Solomon succeeded in establishing Byzantine control over Mauri in Byzantine territory. However, his nephew Sergius invited the chiefs of a local Mauri tribe called the Levathi to a parley, and massacred them in 544. This led to a Mauri uprising, in which Solomon was killed. Justinian gave control of the Byzantine province to Sergius, but Sergius was incompetent, so Justinian sent Areobindus as general. The Byzantine duke of Numidia, Gontharis, wishing to become king of Africa, supported the Mauri in secret. The Byzantine troops were not being paid on time and were frequently unreliable. Gontharis occupied Carthage and killed Areobindus, only to be killed in turn by an Armenian Byzantine loyalist, Artabanes. Artabanes managed to regain control of the troops. His successor, John Troglita, defeated the Mauri revolt in 546–547. Following this defeat there were no more Mauri rebellions until 563, and this one was quickly suppressed.

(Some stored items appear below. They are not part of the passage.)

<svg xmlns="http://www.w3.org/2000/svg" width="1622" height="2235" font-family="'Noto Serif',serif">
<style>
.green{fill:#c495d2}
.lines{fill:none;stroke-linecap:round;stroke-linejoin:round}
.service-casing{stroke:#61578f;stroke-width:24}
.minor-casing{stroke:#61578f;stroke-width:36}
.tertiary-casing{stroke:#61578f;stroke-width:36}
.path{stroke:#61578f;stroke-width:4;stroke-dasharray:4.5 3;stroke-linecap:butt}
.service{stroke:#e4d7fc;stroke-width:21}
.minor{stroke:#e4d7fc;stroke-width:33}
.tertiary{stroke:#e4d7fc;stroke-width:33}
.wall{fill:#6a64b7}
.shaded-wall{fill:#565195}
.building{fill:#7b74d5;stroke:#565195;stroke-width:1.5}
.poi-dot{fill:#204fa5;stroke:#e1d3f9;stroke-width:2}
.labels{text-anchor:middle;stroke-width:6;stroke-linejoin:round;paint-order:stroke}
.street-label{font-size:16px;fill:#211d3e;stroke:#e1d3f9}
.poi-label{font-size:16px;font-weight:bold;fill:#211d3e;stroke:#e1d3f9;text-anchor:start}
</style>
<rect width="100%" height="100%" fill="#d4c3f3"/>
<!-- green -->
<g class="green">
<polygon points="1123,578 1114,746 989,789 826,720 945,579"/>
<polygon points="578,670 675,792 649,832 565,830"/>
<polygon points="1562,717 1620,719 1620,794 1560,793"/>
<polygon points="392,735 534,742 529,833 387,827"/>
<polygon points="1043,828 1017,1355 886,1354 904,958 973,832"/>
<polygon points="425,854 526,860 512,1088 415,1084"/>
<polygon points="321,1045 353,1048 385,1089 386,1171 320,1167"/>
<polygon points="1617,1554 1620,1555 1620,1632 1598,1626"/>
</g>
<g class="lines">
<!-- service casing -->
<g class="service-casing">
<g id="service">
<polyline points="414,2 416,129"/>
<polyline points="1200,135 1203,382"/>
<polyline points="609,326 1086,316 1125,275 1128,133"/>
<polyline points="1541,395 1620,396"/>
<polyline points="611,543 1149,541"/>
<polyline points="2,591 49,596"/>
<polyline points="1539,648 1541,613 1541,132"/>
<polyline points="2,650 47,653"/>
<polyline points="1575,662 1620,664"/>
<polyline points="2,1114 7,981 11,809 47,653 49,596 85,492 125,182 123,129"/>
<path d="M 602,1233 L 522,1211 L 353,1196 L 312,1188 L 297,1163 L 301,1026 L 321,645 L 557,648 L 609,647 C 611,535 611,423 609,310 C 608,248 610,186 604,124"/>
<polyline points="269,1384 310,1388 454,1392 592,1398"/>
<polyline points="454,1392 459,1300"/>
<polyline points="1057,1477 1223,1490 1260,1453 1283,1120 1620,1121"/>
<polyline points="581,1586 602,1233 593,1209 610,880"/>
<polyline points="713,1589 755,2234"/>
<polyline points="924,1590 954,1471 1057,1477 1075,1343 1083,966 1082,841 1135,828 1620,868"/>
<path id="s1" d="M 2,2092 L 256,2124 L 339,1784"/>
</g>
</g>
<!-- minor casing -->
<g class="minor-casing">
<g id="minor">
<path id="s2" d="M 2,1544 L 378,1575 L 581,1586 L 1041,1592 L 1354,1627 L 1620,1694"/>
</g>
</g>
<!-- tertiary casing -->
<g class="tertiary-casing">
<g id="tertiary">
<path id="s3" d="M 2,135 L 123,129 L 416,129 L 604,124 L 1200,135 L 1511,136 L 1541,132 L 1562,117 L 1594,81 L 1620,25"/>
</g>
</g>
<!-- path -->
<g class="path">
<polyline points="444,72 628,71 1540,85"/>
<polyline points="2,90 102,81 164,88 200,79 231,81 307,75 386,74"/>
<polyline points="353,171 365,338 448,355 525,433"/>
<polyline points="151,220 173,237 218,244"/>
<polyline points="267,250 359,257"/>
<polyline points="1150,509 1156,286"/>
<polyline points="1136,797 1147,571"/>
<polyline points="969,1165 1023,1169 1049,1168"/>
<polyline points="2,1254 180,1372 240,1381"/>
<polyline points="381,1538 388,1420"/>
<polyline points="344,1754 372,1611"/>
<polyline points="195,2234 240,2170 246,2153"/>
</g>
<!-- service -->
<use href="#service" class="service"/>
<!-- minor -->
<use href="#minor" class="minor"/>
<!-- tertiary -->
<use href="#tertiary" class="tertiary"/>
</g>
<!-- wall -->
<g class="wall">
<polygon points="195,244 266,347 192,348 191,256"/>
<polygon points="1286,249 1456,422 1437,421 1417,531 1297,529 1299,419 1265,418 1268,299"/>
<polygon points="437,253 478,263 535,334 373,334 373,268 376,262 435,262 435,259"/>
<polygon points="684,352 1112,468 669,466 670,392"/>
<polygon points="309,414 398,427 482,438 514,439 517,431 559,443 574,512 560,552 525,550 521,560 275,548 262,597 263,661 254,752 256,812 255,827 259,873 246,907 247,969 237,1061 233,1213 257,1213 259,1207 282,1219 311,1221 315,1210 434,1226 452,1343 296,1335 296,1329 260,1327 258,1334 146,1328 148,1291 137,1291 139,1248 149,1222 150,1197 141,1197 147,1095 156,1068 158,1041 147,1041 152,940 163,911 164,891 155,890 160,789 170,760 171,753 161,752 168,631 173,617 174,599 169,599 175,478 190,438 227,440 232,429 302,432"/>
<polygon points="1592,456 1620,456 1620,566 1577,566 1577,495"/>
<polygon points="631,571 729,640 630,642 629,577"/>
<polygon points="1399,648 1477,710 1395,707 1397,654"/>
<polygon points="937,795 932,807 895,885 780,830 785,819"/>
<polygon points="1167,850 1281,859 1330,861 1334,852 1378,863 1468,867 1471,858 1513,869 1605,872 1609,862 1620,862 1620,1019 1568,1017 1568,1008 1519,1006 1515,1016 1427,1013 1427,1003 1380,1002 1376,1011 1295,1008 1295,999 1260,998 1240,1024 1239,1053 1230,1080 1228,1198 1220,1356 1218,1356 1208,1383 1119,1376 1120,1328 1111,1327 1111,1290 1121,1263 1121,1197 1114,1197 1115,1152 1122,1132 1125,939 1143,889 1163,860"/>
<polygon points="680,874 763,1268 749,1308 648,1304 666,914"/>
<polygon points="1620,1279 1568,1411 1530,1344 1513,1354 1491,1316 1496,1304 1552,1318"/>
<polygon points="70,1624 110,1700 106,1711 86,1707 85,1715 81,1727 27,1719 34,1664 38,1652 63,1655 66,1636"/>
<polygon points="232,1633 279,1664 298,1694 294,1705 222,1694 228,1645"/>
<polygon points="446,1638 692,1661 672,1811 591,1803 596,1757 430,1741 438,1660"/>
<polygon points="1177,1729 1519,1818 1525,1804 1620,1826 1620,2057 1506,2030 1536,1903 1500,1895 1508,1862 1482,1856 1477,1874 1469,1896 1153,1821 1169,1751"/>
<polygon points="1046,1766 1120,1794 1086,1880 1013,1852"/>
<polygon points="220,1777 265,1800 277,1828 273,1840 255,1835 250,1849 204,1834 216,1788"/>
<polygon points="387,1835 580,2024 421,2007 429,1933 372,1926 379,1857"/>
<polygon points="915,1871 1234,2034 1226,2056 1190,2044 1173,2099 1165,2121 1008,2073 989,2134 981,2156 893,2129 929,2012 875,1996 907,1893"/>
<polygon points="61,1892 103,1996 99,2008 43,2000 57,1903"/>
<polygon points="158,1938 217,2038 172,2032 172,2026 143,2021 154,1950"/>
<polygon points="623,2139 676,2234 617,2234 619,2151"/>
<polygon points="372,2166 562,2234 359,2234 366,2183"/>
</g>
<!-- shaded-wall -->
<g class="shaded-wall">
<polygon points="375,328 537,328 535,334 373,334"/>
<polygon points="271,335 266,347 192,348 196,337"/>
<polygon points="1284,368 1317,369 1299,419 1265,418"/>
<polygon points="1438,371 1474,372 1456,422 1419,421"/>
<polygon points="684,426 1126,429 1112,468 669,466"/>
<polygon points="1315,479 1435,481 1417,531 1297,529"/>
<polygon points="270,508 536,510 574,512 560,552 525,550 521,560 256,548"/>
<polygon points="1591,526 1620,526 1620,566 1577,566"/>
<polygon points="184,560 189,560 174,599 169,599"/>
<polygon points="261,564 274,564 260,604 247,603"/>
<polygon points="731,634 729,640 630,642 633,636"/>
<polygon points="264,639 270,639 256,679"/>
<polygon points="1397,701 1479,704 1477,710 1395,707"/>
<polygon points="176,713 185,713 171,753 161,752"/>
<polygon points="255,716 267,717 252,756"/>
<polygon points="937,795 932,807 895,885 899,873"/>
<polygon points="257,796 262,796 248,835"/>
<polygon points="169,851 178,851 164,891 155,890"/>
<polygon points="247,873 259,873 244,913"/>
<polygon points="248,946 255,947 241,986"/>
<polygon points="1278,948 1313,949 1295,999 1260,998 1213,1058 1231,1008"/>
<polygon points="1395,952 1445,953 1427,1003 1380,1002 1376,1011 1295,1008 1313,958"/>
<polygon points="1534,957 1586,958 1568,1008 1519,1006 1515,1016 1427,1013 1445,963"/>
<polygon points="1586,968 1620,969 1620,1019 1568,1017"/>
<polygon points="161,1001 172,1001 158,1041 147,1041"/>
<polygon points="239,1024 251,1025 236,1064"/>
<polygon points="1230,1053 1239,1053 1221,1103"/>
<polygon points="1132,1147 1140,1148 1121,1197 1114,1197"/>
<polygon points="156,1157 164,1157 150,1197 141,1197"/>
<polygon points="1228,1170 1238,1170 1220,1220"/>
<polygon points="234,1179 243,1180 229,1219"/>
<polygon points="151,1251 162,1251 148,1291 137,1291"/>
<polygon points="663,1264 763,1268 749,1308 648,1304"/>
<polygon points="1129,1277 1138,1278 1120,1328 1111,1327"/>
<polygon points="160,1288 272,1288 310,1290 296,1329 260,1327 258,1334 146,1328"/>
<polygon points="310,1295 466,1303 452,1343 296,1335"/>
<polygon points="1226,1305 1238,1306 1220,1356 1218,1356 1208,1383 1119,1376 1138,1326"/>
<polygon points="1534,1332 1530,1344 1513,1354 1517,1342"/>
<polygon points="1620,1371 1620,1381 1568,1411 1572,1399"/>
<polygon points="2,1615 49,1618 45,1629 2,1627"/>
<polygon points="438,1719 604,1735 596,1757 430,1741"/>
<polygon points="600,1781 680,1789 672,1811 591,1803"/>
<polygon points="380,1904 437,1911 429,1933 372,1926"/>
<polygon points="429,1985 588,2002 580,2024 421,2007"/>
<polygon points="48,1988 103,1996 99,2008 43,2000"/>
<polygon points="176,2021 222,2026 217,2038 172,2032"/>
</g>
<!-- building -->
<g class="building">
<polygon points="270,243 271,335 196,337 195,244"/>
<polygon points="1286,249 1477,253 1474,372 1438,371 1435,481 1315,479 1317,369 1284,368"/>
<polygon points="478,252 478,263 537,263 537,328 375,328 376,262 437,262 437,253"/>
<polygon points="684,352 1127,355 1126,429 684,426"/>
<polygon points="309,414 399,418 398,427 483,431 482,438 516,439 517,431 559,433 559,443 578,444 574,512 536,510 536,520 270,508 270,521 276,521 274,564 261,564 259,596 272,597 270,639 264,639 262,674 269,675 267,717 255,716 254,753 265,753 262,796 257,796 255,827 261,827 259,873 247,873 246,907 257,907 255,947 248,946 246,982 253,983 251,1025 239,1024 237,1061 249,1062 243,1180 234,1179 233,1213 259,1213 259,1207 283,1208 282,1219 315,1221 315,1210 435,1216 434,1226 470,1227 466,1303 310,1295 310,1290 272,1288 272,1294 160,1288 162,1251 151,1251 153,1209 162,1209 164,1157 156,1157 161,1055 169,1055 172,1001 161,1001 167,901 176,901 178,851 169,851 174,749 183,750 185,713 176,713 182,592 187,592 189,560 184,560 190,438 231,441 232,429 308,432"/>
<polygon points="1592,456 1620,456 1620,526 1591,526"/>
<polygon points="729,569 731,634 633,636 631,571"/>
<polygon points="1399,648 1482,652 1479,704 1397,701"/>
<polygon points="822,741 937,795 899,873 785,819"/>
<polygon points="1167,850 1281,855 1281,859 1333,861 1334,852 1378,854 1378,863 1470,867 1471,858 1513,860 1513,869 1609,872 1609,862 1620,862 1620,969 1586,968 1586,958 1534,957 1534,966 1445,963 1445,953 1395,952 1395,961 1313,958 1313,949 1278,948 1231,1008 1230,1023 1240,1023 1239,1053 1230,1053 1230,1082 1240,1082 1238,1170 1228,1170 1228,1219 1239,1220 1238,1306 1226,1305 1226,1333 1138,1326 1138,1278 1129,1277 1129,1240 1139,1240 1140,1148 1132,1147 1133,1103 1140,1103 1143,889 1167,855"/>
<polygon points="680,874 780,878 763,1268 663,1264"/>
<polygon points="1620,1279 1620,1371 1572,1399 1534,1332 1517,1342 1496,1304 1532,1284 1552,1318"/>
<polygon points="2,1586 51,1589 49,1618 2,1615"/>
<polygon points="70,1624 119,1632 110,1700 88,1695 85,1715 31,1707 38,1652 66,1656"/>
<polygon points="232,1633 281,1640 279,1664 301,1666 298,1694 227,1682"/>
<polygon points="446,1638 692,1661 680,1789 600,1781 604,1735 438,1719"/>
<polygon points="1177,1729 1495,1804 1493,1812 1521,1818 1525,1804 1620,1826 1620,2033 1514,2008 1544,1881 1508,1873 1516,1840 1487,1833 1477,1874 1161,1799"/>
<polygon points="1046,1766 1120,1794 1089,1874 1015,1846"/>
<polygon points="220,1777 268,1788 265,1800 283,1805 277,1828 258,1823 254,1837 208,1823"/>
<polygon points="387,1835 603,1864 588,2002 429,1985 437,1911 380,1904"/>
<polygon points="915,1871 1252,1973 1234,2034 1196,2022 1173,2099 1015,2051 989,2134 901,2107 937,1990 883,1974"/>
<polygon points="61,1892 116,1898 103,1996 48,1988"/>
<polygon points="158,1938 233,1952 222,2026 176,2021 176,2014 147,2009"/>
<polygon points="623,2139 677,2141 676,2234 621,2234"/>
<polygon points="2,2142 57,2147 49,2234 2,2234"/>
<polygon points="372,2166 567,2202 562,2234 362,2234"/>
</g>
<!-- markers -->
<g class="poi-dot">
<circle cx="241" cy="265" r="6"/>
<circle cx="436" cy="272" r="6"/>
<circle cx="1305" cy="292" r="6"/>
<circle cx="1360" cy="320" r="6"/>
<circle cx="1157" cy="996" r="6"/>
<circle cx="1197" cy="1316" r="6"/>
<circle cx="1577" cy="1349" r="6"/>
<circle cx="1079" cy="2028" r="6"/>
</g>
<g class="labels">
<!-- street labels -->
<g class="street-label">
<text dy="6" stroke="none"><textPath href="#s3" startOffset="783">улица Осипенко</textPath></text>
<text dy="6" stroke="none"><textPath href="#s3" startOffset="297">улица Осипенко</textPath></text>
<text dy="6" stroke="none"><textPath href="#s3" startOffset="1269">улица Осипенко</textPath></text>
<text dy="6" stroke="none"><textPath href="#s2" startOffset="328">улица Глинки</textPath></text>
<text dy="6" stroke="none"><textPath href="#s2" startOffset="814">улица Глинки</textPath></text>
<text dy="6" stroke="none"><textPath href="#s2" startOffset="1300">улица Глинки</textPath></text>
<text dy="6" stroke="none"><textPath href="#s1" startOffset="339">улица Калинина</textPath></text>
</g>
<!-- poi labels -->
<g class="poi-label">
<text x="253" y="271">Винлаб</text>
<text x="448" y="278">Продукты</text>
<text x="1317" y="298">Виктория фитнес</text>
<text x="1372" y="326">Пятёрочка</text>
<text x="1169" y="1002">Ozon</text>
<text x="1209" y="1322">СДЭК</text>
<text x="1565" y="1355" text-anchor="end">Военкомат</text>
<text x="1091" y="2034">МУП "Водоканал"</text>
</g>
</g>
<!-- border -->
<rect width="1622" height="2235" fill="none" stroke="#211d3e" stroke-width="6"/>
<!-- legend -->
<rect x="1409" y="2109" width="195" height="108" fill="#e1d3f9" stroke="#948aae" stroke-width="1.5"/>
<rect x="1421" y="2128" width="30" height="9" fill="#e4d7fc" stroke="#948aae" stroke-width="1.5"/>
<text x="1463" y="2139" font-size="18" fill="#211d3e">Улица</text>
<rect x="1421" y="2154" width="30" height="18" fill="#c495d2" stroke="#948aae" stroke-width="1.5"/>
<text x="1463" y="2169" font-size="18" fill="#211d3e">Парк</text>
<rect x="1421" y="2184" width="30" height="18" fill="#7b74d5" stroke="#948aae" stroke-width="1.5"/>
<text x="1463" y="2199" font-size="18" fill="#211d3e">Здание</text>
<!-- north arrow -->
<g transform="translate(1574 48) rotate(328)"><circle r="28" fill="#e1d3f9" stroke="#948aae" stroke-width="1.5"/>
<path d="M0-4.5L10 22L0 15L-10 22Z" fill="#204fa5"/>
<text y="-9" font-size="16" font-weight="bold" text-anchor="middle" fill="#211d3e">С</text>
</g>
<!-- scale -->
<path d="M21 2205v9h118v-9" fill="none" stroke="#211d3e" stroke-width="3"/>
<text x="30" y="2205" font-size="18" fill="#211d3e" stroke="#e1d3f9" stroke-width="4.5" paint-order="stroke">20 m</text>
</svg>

A.H.M. Jones states that the grave difficulties experienced by the Byzantines in establishing control over the Mauri following the conquest of the Vandal kingdom, were in large part due to a failure to supply enough money and resources to the troops stationed in the coastal Maghreb, and this in turn due to the numerous wars being fought by Justinian elsewhere. The Mauri had taken large areas of land from the Vandals during the reign of the ineffective Hilderic, and the Byzantines never recovered these territories. Within the area of Byzantine control, almost every town was fortified, even far from the border areas. Many towns appear to have been reduced in size as populations concentrated within reduced fortified areas. In some towns the forum was fortified. All this suggests reduced prosperity and population and increased threat of war, most likely with the Mauri. Jones argues that because of the failure to commit enough resources to thoroughly pacify the region, it never contributed more taxes to Justinian's government than it cost in resources to maintain control. However, some Mauri were recruited into the Byzantine armies for service overseas, and at least two Mauri regiments were raised and assigned to Egypt.

A major Mauri revolt against Byzantine rule took place in 569, during the reign of Justin II, in which the praetorian prefect was killed. The following year, the magister militum was killed. In 571 another magister militum was killed. During the reign of the Emperor Maurice, 582–602 there were another two, smaller, Mauri rebellions.

==Islamic period==

The Byzantine Empire would remain in control of the coastal Maghreb until the late 600s, when the Muslim conquest of the Maghreb ended Byzantine rule in the region. After the Muslim conquest of the Maghreb, there appears to have been continued Mauri resistance for an additional 50 years.

The Chronicle of 754 still mentions the Mauri; however, by the High Middle Ages the endonym ostensibly disappeared in Western documents. Christian sources began to apply from Mauri the term Moors to the Muslim populations of the Maghreb and the Iberian Peninsula.

==Revival of the name==

In 1903, the modern state of Mauritania received its name as a French colony. French officials named the modern state after the ancient kingdom Mauretania, despite its geographical location considerably south of the ancient Mediterranean Kingdom (approximately 2,800 kilometers or 1,740 miles stretch between Tangier and Nauokchott).